> [TASK DIRECTIONS]:
Please render the text lines of all the entries below as a numbered list, skipping blank lines and leaving the pictures out.

> [MATERIAL PROVIDED]:
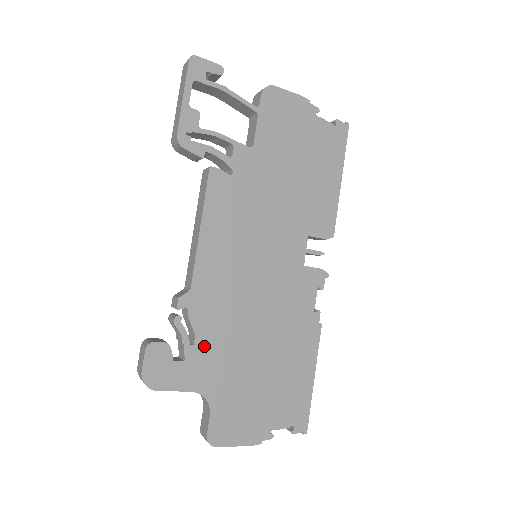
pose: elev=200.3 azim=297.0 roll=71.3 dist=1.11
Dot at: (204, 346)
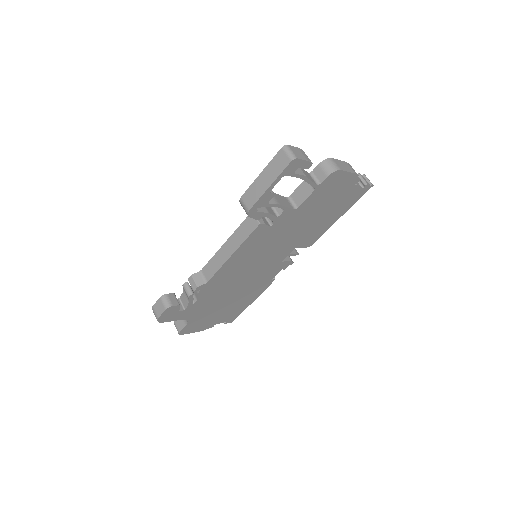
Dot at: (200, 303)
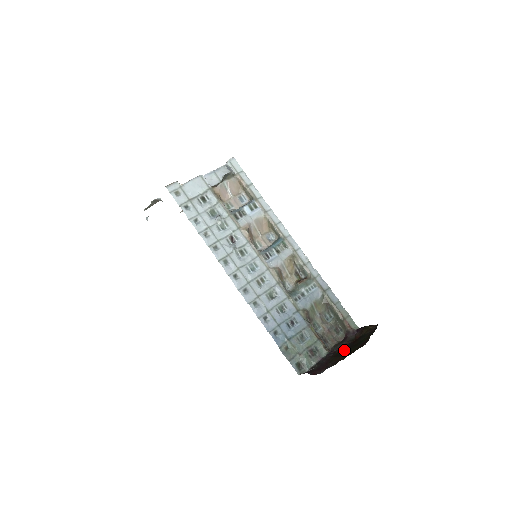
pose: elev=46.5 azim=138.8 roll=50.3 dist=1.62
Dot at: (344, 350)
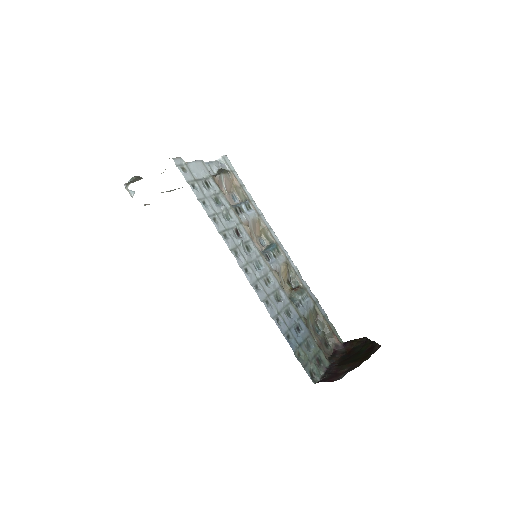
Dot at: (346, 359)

> [SOLUTION TO THIS EXERCISE]:
1. pose: elev=200.3 azim=297.0 roll=71.3 dist=1.11
2. Dot at: (204, 346)
3. Dot at: (200, 303)
4. pose: elev=46.5 azim=138.8 roll=50.3 dist=1.62
5. Dot at: (344, 350)
6. Dot at: (346, 359)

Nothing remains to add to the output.